● Job
Quote the listing below from its beginning through the line that contains "WORK SYSTEM GERA", including that line.
+++ Data for this task +++
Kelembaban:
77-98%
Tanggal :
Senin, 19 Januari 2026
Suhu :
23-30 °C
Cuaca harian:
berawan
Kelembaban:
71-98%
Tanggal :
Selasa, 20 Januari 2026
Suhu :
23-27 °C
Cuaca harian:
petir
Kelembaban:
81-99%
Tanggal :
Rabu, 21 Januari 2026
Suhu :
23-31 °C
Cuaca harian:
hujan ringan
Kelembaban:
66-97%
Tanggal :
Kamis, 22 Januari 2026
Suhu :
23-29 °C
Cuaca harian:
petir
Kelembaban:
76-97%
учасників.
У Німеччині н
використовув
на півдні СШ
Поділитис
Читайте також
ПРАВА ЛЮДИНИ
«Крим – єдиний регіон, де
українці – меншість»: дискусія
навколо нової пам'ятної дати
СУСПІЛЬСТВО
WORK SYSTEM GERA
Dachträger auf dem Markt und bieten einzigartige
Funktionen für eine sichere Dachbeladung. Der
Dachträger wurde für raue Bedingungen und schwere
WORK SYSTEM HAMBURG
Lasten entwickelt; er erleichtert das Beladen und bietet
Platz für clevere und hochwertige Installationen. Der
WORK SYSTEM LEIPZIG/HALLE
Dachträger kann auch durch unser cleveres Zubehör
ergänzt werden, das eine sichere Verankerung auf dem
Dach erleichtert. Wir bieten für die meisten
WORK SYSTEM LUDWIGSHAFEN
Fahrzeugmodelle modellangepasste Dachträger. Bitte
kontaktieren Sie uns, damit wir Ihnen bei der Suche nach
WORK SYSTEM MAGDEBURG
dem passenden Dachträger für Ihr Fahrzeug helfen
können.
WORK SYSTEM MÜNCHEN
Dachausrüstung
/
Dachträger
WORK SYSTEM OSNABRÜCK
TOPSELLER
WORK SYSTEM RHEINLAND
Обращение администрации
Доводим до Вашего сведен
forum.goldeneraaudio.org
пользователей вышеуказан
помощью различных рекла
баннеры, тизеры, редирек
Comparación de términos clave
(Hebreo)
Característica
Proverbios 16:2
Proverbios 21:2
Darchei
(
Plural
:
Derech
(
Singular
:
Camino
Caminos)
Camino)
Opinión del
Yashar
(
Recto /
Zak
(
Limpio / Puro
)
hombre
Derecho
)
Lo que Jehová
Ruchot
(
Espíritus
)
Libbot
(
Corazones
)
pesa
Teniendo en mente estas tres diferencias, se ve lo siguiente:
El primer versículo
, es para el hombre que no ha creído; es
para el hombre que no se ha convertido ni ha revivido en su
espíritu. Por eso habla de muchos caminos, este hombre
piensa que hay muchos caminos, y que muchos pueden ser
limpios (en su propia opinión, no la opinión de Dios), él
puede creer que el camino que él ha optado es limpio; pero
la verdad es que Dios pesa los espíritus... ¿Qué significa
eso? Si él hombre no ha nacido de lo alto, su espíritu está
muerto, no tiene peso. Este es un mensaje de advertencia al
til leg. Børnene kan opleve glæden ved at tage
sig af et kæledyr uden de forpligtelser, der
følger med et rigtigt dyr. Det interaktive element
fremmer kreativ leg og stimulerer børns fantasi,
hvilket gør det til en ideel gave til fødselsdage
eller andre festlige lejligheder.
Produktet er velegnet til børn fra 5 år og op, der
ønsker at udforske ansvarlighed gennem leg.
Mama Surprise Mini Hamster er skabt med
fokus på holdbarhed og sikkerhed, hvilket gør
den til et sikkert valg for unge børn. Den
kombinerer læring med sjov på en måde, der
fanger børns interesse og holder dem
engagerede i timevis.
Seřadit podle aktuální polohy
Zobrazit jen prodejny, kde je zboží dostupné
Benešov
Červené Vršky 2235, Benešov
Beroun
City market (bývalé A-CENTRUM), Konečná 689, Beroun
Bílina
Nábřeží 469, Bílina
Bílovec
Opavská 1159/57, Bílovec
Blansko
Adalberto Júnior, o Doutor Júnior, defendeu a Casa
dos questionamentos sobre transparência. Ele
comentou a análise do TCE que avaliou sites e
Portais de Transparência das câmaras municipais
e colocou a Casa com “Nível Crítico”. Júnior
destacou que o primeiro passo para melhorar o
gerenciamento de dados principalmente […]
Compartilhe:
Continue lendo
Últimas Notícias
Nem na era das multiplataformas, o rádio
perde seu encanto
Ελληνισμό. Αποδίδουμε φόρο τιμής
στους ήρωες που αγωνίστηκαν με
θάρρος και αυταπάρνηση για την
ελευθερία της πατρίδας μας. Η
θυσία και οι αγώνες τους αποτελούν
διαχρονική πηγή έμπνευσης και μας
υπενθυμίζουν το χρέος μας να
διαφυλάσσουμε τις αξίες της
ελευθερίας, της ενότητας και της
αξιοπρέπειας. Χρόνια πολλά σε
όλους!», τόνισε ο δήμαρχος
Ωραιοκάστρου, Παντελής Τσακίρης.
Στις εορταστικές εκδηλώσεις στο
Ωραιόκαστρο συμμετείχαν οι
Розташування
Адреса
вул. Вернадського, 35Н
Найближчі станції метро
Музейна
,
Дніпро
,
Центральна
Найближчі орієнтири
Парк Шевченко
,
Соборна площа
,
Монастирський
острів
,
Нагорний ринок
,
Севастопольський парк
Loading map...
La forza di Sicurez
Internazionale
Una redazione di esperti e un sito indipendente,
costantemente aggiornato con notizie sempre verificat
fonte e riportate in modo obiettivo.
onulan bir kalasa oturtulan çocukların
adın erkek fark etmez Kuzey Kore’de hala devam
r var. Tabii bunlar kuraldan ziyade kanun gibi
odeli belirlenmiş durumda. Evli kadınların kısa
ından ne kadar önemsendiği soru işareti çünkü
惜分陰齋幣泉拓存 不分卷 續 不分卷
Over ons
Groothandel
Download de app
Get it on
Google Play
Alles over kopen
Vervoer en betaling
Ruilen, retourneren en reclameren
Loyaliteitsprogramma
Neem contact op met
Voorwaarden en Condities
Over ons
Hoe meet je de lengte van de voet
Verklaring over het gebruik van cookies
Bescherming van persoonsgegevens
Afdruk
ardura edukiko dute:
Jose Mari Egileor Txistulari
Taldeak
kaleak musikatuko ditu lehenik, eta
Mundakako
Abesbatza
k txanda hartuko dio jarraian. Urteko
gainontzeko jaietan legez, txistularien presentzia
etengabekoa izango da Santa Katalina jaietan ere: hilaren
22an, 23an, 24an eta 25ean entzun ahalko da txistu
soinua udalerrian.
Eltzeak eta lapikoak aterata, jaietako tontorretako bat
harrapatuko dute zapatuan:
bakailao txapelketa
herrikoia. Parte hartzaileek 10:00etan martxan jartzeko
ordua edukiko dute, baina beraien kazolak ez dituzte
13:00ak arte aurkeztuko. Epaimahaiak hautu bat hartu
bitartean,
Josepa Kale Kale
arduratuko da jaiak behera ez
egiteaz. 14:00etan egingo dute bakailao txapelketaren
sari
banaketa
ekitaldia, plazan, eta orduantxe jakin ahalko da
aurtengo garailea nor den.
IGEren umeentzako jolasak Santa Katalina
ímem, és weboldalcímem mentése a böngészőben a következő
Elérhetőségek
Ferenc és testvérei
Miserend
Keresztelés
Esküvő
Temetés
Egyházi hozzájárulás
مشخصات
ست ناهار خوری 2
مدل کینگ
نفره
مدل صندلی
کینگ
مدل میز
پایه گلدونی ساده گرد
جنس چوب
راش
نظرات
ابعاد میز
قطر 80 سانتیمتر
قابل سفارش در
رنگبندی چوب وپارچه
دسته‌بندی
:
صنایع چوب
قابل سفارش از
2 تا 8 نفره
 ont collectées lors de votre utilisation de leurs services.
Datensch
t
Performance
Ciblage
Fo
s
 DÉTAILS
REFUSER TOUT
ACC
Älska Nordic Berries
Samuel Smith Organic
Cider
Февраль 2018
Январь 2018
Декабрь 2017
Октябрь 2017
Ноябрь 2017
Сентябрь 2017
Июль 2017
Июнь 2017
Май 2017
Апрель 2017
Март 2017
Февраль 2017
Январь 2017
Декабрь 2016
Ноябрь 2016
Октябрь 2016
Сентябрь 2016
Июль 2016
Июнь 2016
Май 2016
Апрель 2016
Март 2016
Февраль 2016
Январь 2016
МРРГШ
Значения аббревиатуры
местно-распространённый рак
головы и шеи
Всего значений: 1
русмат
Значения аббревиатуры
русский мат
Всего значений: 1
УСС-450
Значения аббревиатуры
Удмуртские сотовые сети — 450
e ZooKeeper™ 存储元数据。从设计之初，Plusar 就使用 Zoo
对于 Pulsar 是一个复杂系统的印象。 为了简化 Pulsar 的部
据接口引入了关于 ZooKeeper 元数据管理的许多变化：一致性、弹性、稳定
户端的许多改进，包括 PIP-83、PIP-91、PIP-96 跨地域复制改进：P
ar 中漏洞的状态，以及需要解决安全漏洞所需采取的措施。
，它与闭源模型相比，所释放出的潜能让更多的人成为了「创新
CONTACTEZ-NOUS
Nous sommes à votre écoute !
+++
● Exercise output
Kelembaban:
77-98%
Tanggal :
Senin, 19 Januari 2026
Suhu :
23-30 °C
Cuaca harian:
berawan
Kelembaban:
71-98%
Tanggal :
Selasa, 20 Januari 2026
Suhu :
23-27 °C
Cuaca harian:
petir
Kelembaban:
81-99%
Tanggal :
Rabu, 21 Januari 2026
Suhu :
23-31 °C
Cuaca harian:
hujan ringan
Kelembaban:
66-97%
Tanggal :
Kamis, 22 Januari 2026
Suhu :
23-29 °C
Cuaca harian:
petir
Kelembaban:
76-97%
учасників.
У Німеччині н
використовув
на півдні СШ
Поділитис
Читайте також
ПРАВА ЛЮДИНИ
«Крим – єдиний регіон, де
українці – меншість»: дискусія
навколо нової пам'ятної дати
СУСПІЛЬСТВО
WORK SYSTEM GERA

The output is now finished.